Minutes later, he walked
up to the chief of police, “There’s another body in the woods behind the house.
He’s the federal agent we had watching the back. My guess is the guy with the
missing ear is the assassin. He took out our surveillance, and tried to kill
Mr. Stafford. During the struggle in the kitchen, the gas stove exploded.”

“Wait just a minute here!
Where do you think you’re going?”

“To the hospital; you’ve
got my card. I’ve called the agency. This is now a federal crime scene.”

“This is my town, damn
it!”

“And these are federal
agents.” Matthew nodded in the direction of two men in dark suits walking
toward them. “Evening gentlemen; this is the local chief of police. He can fill
you in.

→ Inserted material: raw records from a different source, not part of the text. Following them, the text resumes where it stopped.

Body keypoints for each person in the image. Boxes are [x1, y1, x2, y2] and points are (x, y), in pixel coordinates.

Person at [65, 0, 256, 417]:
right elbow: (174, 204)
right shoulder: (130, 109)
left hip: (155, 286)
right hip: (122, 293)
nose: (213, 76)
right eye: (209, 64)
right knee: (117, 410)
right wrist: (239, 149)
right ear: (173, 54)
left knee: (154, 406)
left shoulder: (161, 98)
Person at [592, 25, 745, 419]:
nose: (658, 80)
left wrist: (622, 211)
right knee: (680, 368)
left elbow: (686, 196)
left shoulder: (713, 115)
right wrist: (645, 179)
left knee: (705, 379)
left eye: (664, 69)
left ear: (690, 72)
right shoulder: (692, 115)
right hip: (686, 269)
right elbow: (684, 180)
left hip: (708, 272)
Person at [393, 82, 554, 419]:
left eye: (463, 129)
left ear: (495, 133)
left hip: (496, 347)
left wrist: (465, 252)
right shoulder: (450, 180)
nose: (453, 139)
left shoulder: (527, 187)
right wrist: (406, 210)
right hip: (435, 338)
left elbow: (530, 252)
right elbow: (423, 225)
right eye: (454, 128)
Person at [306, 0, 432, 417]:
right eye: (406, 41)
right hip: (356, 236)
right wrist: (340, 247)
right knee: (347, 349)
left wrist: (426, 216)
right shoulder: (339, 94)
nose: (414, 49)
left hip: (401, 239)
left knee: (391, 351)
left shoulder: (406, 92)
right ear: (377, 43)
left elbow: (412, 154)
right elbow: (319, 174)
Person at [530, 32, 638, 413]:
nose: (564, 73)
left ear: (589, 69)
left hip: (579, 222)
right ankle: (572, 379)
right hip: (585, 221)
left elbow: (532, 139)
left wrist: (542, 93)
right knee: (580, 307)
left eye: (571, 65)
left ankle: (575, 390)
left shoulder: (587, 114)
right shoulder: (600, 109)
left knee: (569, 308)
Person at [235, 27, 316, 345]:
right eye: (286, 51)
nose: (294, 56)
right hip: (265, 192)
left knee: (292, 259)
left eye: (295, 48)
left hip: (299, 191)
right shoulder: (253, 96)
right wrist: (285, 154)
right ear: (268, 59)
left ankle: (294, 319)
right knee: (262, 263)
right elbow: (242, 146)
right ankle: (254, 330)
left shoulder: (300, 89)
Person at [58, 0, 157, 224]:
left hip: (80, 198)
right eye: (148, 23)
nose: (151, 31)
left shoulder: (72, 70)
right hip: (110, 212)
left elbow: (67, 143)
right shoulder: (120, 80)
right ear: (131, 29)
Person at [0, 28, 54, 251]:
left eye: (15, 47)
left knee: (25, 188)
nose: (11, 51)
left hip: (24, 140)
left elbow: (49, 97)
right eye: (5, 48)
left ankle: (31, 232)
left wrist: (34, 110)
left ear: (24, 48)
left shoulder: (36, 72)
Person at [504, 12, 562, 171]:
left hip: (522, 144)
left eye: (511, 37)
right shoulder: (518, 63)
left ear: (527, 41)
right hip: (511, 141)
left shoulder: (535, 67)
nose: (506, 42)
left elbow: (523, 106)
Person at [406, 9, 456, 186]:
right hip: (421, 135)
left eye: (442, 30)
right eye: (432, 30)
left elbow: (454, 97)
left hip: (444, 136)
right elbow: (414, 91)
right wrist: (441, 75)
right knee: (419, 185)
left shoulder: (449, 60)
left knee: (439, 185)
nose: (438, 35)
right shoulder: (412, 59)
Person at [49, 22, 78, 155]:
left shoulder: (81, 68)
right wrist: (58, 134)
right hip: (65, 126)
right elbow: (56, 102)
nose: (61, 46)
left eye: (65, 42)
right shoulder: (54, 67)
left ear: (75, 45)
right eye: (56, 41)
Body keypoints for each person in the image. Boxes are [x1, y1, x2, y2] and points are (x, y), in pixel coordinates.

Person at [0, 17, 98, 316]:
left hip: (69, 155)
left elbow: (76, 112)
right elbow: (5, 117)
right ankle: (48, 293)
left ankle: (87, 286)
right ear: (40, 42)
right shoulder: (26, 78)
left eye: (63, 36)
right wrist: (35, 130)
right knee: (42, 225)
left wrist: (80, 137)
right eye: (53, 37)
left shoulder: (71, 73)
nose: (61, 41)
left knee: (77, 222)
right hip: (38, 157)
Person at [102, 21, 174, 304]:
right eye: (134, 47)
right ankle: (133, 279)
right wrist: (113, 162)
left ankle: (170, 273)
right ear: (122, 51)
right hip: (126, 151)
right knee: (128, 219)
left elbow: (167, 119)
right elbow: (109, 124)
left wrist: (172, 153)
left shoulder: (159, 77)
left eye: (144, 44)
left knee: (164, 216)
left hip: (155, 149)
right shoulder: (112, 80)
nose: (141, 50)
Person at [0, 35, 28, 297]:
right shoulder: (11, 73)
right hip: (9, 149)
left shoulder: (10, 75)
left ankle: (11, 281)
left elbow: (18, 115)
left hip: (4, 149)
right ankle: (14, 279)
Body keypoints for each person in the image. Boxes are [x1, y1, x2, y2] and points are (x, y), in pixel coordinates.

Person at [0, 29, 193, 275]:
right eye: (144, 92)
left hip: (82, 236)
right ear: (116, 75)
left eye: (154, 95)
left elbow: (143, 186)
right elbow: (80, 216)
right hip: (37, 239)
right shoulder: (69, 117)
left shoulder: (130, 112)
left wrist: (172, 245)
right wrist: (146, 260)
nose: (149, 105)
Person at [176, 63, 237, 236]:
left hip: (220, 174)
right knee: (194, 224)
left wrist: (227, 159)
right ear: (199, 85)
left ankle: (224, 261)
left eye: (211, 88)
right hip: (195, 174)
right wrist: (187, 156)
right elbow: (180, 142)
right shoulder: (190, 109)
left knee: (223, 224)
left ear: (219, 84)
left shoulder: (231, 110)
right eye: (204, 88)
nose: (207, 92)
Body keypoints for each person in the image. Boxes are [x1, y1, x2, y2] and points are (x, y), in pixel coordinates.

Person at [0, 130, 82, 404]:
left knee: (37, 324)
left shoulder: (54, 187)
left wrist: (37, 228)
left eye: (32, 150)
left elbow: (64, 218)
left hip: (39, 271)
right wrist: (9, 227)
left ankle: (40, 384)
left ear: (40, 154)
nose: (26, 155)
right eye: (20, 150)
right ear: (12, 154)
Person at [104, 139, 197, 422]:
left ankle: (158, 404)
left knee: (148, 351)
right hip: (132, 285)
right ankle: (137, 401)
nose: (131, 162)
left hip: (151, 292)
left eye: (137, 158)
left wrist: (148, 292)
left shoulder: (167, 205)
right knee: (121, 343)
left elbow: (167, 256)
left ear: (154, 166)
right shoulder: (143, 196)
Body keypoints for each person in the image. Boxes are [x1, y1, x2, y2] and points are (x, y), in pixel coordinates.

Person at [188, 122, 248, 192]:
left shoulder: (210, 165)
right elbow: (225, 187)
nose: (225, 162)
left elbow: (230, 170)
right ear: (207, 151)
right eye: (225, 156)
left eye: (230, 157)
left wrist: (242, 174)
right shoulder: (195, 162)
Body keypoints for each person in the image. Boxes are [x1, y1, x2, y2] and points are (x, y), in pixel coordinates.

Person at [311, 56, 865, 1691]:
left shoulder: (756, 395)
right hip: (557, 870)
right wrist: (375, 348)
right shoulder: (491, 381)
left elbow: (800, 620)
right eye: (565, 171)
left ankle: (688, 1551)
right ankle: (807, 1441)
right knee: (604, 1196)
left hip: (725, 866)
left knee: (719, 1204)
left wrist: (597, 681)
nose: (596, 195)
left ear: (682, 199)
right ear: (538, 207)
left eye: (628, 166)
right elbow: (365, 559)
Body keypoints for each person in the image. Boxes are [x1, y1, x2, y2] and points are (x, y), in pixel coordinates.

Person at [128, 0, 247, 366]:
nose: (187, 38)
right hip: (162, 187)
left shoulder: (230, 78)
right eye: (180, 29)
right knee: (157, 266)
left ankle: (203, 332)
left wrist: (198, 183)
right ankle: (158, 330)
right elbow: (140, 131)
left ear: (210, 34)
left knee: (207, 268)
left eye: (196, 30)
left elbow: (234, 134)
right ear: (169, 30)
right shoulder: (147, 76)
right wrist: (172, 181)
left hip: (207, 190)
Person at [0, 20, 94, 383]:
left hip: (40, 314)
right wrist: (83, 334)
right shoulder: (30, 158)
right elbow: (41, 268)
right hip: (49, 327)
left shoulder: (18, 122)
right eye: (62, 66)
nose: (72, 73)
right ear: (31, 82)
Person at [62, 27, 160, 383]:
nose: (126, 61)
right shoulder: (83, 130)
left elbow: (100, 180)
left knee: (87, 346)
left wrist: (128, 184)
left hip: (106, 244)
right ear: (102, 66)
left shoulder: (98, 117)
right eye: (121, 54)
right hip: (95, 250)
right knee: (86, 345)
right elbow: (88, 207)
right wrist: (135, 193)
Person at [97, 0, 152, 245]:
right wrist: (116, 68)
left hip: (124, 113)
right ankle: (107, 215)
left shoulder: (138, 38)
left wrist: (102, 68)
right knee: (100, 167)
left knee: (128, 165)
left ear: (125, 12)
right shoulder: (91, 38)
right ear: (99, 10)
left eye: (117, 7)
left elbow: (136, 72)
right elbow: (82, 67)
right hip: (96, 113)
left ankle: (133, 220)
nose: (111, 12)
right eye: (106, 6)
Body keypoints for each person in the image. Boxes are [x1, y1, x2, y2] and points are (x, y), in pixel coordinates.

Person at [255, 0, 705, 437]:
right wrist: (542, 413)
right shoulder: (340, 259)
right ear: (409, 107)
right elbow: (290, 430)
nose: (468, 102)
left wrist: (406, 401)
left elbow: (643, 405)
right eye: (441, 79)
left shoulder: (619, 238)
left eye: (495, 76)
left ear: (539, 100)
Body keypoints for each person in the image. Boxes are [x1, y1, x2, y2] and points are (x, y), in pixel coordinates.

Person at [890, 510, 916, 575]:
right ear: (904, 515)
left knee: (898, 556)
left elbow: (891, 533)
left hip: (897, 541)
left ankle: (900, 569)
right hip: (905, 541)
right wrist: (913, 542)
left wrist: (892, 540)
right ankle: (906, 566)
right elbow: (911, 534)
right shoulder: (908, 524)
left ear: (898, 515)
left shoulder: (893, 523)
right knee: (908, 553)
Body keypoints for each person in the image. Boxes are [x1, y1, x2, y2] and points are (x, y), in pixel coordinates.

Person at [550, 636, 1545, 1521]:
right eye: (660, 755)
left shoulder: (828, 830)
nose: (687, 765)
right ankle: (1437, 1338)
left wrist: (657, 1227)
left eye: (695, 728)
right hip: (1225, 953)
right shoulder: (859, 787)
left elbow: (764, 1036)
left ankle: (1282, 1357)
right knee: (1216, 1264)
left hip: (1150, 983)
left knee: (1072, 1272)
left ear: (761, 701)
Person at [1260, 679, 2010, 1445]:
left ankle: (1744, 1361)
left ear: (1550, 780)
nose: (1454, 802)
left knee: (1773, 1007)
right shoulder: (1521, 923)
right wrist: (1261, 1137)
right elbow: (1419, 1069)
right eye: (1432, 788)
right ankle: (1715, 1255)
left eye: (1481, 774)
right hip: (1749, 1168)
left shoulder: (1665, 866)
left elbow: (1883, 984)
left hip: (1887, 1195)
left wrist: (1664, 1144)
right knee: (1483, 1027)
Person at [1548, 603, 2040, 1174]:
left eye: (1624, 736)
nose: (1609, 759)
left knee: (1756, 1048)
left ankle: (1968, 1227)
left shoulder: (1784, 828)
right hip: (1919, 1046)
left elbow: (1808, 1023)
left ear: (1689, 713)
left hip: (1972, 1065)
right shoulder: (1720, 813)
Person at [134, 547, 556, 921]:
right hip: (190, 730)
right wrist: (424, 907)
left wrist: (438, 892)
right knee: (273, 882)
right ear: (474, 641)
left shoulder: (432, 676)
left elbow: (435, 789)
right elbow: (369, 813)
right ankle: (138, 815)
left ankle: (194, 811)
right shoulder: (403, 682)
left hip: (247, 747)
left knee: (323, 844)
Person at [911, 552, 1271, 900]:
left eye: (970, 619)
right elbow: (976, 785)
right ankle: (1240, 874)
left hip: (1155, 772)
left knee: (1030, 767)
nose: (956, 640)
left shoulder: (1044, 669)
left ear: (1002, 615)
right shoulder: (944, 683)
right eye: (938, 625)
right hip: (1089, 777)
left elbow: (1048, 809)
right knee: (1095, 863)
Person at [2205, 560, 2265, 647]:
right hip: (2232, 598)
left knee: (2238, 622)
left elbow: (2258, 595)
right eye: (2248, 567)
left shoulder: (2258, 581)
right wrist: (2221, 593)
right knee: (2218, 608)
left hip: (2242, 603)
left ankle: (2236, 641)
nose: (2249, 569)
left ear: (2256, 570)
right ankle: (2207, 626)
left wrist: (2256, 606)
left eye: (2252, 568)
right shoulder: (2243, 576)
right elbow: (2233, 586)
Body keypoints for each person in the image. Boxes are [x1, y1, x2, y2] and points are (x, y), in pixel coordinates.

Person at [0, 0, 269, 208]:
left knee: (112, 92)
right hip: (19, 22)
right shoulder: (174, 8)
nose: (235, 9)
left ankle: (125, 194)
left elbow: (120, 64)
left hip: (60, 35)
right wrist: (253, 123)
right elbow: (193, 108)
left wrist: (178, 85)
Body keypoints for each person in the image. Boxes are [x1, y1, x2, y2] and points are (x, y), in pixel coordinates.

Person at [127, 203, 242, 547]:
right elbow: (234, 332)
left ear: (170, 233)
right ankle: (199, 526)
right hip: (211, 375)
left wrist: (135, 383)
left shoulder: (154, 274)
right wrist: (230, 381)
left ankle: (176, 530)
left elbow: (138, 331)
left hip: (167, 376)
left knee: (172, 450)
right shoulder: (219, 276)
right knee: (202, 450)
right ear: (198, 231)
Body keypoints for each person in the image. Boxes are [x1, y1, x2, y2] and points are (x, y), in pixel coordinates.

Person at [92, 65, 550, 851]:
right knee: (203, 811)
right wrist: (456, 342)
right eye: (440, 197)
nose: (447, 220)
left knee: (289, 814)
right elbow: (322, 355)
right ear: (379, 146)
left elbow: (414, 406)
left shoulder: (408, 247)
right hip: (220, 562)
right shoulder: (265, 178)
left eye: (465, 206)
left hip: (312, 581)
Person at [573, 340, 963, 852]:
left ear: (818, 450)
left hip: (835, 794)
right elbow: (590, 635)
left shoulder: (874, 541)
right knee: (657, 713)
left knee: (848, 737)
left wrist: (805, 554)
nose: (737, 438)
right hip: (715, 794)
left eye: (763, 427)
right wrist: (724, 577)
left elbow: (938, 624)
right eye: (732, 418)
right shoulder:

The body of our surveillance man is under a pile of leaves a hundred
and fifty feet behind the house.”

Climbing into his
vehicle, he checked his phone. One missed message. Reconnecting he waited for a
pick up. “Allen, what’s the word?”

“He’s gone. He died on
the way. How did this happen, Mr. Farrell? How did this happen?”

“We’ll sort it out. Stay
with her until I get there. I’m five minutes away.”